The Minority side on the Appointment Committee of Parliament has decided not to vote on Chief Justice Nominee Gertrude Torkornoo today after her vetting until they get the reason for the Supreme Court order to Parliament to remove the name of Assin North Member of Parliament James Gyakye Quayson from the records of Parliament.
Bawku Central lawmaker Mahama Ayariga told her that they had a challenge with the apex court’s refusal to give the reasons for the orders.
During the vetting on Friday, May 26, At=yariag said “The Minority had a reservation because you participated in the decision involving James Quayson. You did not give a reason for your judgment so as we speak we don’t know the basis on which the court arrived at that conclusion. There is uncertainty among us as MPs knowing that our Supreme Court is Consticionl Court that should guide us as a country as to how to run public affairs.
[But] we have reached a negotiated position with our colleagues. We will not vote on you today after this hearing. when we finish today when the SC gives the reason we will have another opportunity to now assess on the basis of the quality of the reasoning of the court and then we can take the debate.”

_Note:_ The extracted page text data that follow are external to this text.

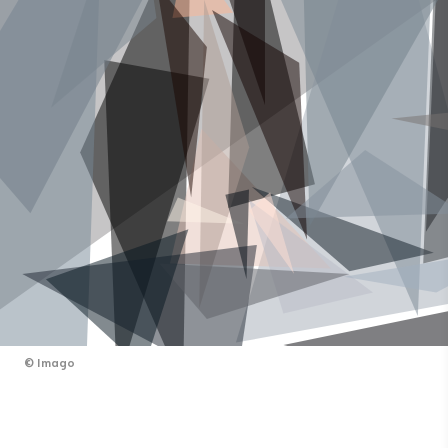
©
Imago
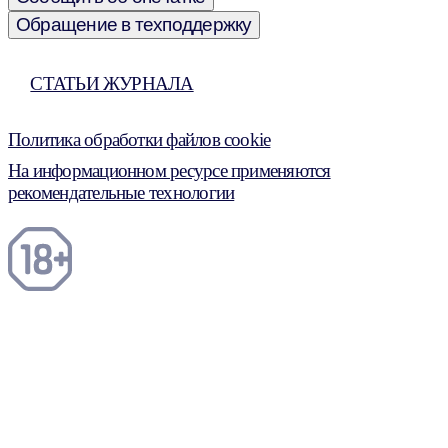
Обращение в техподдержку
СТАТЬИ ЖУРНАЛА
Политика обработки файлов cookie
На информационном ресурсе применяются
рекомендательные технологии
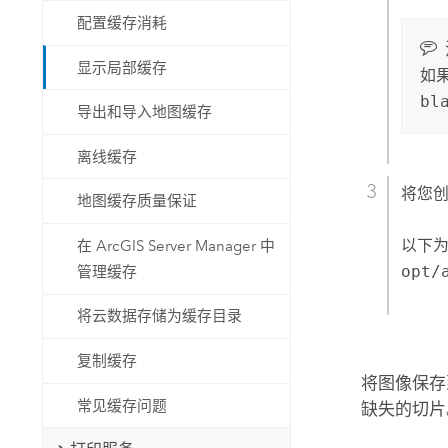
配置缓存消耗
显示局部缓存
如
bl
导出和导入地图缓存
离线缓存
将您
地图缓存质量保证
以下
在 ArcGIS Server Manager 中
opt/
管理缓存
将云数据存储为缓存目录
复制缓存
将图像保存
常见缓存问题
缺失的切片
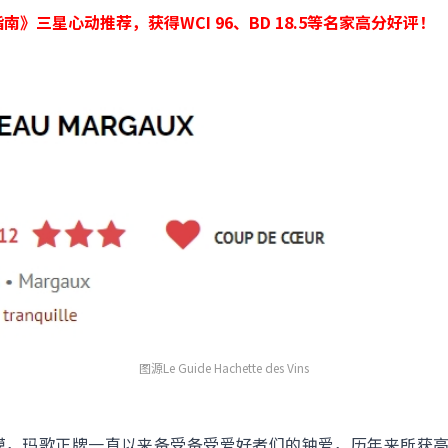
南》三星心动推荐，获得WCI 96、BD 18.5等名家高分好评！
图源Le Guide Hachette des Vins
模，玛歌正牌一直以来备受备受爱好者们的钟爱，历年来所获高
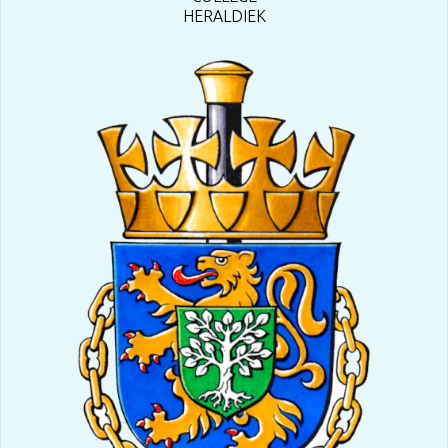
HERALDIEK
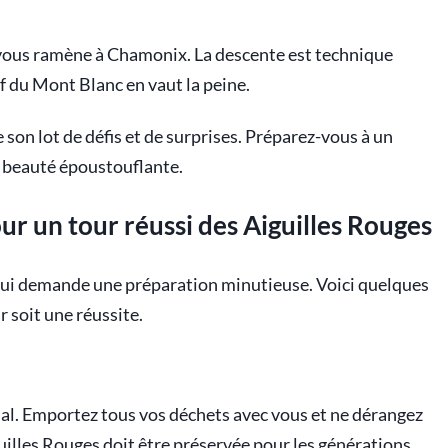
 vous ramène à Chamonix. La descente est technique
if du Mont Blanc en vaut la peine.
son lot de défis et de surprises. Préparez-vous à un
e beauté époustouflante.
ur un tour réussi des Aiguilles Rouges
qui demande une préparation minutieuse. Voici quelques
r soit une réussite.
dial. Emportez tous vos déchets avec vous et ne dérangez
iguilles Rouges doit être préservée pour les générations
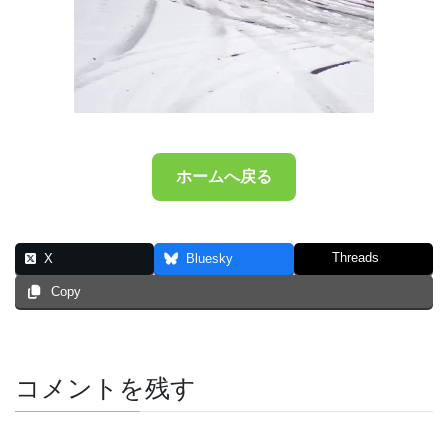
ホームへ戻る
Threads
X
Bluesky
Copy
コメントを残す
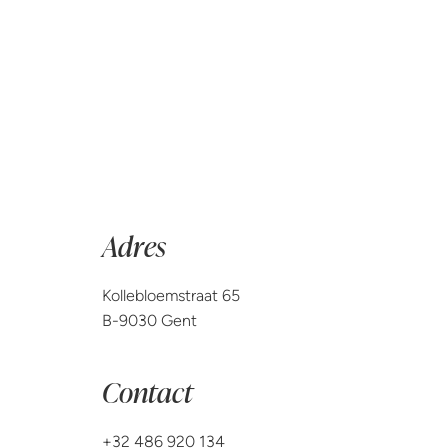
Adres
Kollebloemstraat 65
B-9030 Gent
Contact
+32 486 920 134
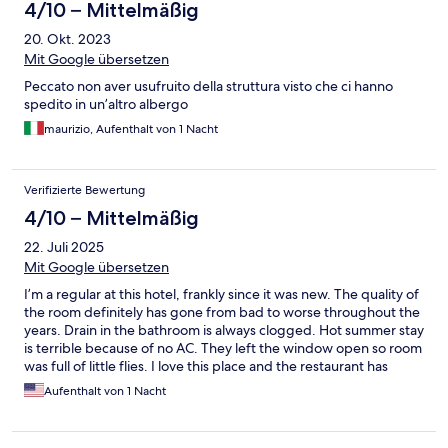
4/10 – Mittelmäßig
20. Okt. 2023
Mit Google übersetzen
Peccato non aver usufruito della struttura visto che ci hanno
spedito in un’altro albergo
maurizio, Aufenthalt von 1 Nacht
Verifizierte Bewertung
4/10 – Mittelmäßig
22. Juli 2025
Mit Google übersetzen
I’m a regular at this hotel, frankly since it was new. The quality of
the room definitely has gone from bad to worse throughout the
years. Drain in the bathroom is always clogged. Hot summer stay
is terrible because of no AC. They left the window open so room
was full of little flies. I love this place and the restaurant has
great food, but the rooms definitely need remodeling.
Aufenthalt von 1 Nacht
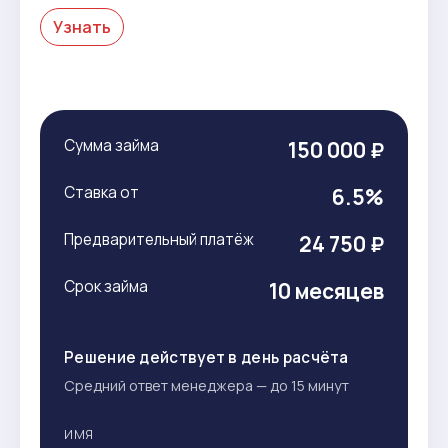
Узнать
Сумма займа
150 000 ₽
Ставка от
6.5%
Предварительный платёж
24 750 ₽
Срок займа
10 месяцев
Решение действует в день расчёта
Средний ответ менеджера — до 15 минут
ИМЯ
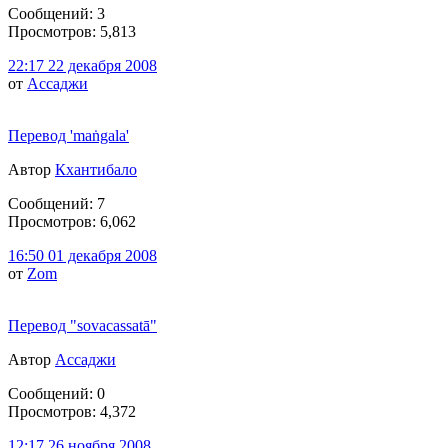
Сообщений: 3
Просмотров: 5,813
22:17 22 декабря 2008
от
Ассаджи
Перевод 'maṅgala'
Автор
Кхантибало
Сообщений: 7
Просмотров: 6,062
16:50 01 декабря 2008
от
Zom
Перевод "sovacassatā"
Автор
Ассаджи
Сообщений: 0
Просмотров: 4,372
12:17 26 ноября 2008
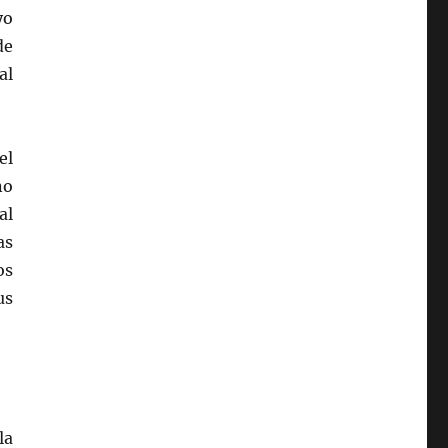
yo
de
al
el
no
al
as
os
us
la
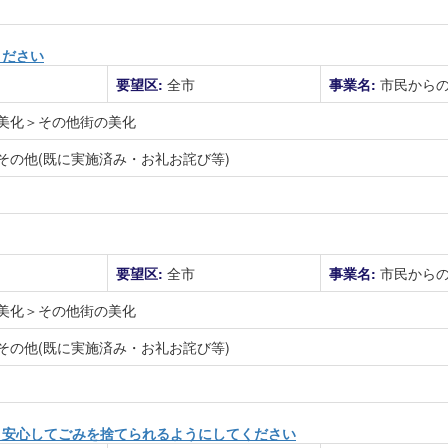
ください
要望区:
全市
事業名:
市民から
美化＞その他街の美化
その他(既に実施済み・お礼お詫び等)
要望区:
全市
事業名:
市民から
美化＞その他街の美化
その他(既に実施済み・お礼お詫び等)
、安心してごみを捨てられるようにしてください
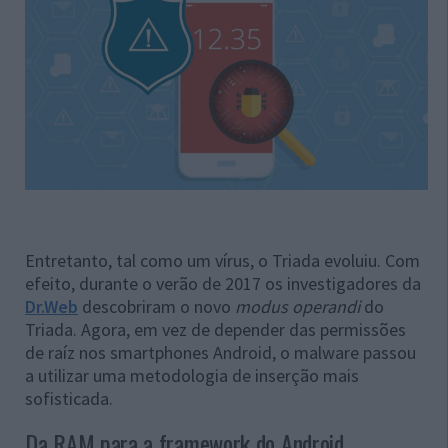
Entretanto, tal como um vírus, o Triada evoluiu. Com
efeito, durante o verão de 2017 os investigadores da
Dr.Web
descobriram o novo
modus operandi
do
Triada. Agora, em vez de depender das permissões
de raíz nos smartphones Android, o malware passou
a utilizar uma metodologia de inserção mais
sofisticada.
Da RAM para a framework do Android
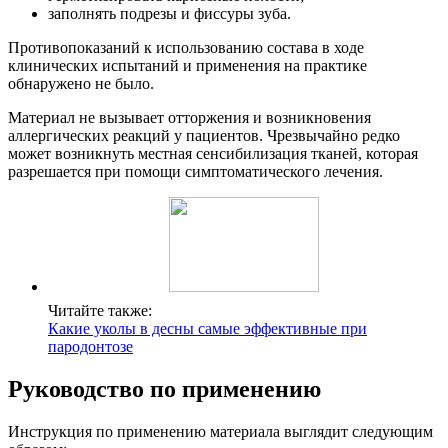
заполнять подрезы и фиссуры зуба.
Противопоказаний к использованию состава в ходе
клинических испытаний и применения на практике
обнаружено не было.
Материал не вызывает отторжения и возникновения
аллергических реакций у пациентов. Чрезвычайно редко
может возникнуть местная сенсибилизация тканей, которая
разрешается при помощи симптоматического лечения.
Читайте также:
Какие уколы в десны самые эффективные при
пародонтозе
Руководство по применению
Инструкция по применению материала выглядит следующим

Prior to Mr Ayariga’s comment, the Minority Leader Dr Cassiel Ato Forosn said that they were waiting for the written judgment of the apex court on the Assin North Lammaker.
Dr Forson said the Minority wanted to screen her, especially on that order given to Parliament but first needed to have copies of the judgment.
“We will be focusing on her judgment on her running from the time she went to the Supreme Court,” the Ajumako Enyan Essiam lawmaker said during the Appointments Committee sitting on Friday to screen the nominee.
But answering them, Madam Torkornor said “The Supreme Court is not a court unless there are five or seven people.
“My answer is that I have given hundreds of judgments from High Court till now, it would be a great relief if I am assessed on my work as a whole, not the judgments of the Supreme Court.”
She added “Seven people are working together that is why very often, almost invariably every judgment that is given the reasons come out long after the orders.”